Bei Palmöl, das zuvor von den Abgeordneten als Rohstoff für Biokraftstoffe auf die schwarze Liste gesetzt wurde, wird das Risiko einer hohen indirekten Landnutzungsänderung (ILUC) auf 45 Prozent veranschlagt. Im Gegensatz dazu werden Raps- und Sonnenblumenöl – alternative Rohstoffe für die Herstellung von Biodiesel – nur mit 1 Prozent bewertet.

Dieser Schritt ist ein Sieg für Umweltschützer:innen, die nach einem erfolgreichen Kampf gegen Palmöl ein Verbot von Sojaöl anstrebten.

Andere Grenzwerte für Biokraftstoffe der ersten Generation blieben jedoch unangetastet, darunter die 7 prozentige Obergrenze für die Menge an pflanzlichen Biokraftstoffen, die im Verkehrssektor verwendet werden dürfen.

Die Abgeordneten hielten auch an einer Vorschrift fest, die besagt, dass die Mitgliedstaaten den Anteil von Biokraftstoffen im Schienen- und Straßenverkehr im Vergleich zum nationalen Anteil von 2020 nicht um mehr als 1 Prozentpunkt erhöhen dürfen.

Aktivist:innen begrüßten das De-facto-Verbot von Soja als Rohstoff für Biokraftstoffe, auch wenn sie bedauerten, dass die Abgeordneten nicht weiter gingen und die Verwendung aller pflanzlichen Biokraftstoffe einschränkten.

„Biokraftstoff-Mandate waren ein Desaster.
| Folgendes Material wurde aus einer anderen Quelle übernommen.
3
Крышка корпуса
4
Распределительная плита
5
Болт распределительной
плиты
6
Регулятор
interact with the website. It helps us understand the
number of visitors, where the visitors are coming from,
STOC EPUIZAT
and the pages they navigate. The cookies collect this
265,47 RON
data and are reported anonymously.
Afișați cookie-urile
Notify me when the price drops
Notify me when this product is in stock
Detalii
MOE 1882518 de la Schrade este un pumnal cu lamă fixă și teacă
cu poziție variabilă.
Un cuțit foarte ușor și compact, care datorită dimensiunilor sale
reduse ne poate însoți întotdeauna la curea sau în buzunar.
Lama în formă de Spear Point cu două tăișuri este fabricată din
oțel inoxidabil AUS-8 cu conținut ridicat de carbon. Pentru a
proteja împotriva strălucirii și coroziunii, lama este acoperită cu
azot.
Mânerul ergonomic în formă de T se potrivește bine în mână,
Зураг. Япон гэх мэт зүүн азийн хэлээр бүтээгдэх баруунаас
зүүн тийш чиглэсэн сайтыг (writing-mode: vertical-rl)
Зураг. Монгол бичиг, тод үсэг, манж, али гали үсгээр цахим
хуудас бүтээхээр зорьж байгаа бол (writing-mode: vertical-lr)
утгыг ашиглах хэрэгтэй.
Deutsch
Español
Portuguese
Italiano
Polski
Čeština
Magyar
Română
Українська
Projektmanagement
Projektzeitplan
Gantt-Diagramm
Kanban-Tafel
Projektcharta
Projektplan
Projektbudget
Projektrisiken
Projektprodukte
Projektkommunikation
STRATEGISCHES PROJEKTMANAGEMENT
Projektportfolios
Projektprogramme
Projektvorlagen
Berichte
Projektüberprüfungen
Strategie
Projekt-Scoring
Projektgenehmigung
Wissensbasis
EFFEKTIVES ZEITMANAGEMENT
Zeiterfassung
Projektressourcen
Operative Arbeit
Der ITRE-Ausschuss hat einen Schritt nach vorne getan, um dies zu korrigieren, indem er die Unterstützung für Soja und Palmöl sofort auslaufen lässt“, sagte Laura Buffet, Energiedirektorin bei T&E.

„Da Palmöl bereits vom Markt verschwunden war, bestand die große Gefahr, dass es einfach durch Sojaöl ersetzt werden würde. Der Ausstieg aus Soja, der am schnellsten wachsenden Anbaufläche in Brasilien, wird jedoch dazu beitragen, den Druck auf den Amazonas, der am Rande des Zusammenbruchs steht, zu verringern“, fügte sie hinzu.

Ein Schritt in die richtige Richtung

Der EU-Landwirtschaftsverband Copa-Cogeca lehnte es ab, die Abstimmung zu kommentieren.

Die Vertreter:innen der Biokraftstoffindustrie äußerten sich jedoch positiver und schienen das Verbot von Sojabiodiesel als unvermeidlich zu akzeptieren, während sie gleichzeitig ihre Zufriedenheit darüber zum Ausdruck brachten, dass andere Aspekte der EU-Biokraftstoffpolitik beibehalten wurden.

Der European Biodiesel Board (EBB) äußerte sich weitgehend positiv über den Standpunkt des Ausschusses und bezeichnete ihn als „einen Schritt in die richtige Richtung“, wenngleich der Branchenverband es ablehnte, sich zu der Einstufung von Soja als Treiber der Entwaldung zu äußern.

Die Abstimmung im Parlament am Mittwoch „bestätigte die bedeutende Rolle von Biodiesel als nachhaltig hergestelltem Rohstoff zur Erreichung der EU-Klimaziele“, so EBB in einer Erklärung.

„Wir freuen uns, dass es uns in einer sehr polarisierten politischen Debatte gelungen ist, die Abgeordneten davon zu überzeugen, dass nachhaltiger Biodiesel aus Pflanzen sowie aus Abfällen und Reststoffen zur Lebensmittelsicherheit, zur Energiesicherheit, zur Kreislaufwirtschaft und zur sozialen Eingliederung beiträgt“, sagte Xavier Noyon, EBB-Generalsekretär.

ePURE, ein Handelsverband, der die Ethanolhersteller vertritt, äußerte sich ähnlich und argumentierte, dass die vom Umweltausschuss vertretene Position gegen pflanzliche Biokraftstoffe die Emissionen erhöhen würde.

Mit ihrem Votum haben die Abgeordneten des Parlaments „signalisiert, dass nachhaltig produzierte pflanzliche Biokraftstoffe wie erneuerbares EU-Ethanol eine wichtige Rolle bei der Dekarbonisierung des Verkehrs spielen – heute und in Zukunft“, sagte David Carpintero, Generaldirektor von ePURE.

Laut Carpintero wird das Votum des Industrieausschusses des Parlaments „sicherlich mehr zur Dekarbonisierung des Verkehrs in der EU beitragen als der Standpunkt des Umweltausschusses, der eine Lücke im Energiemix des Verkehrs schaffen würde, die durch importierte fossile Kraftstoffe gefüllt werden müsste.“

Der Umweltausschuss hatte sich dafür eingesetzt, den Anteil von Biokraftstoffen auf Pflanzenbasis in der EU mehr als zu halbieren – ein Standpunkt, der von den Abgeordneten des Industrieausschusses nicht unterstützt wurde.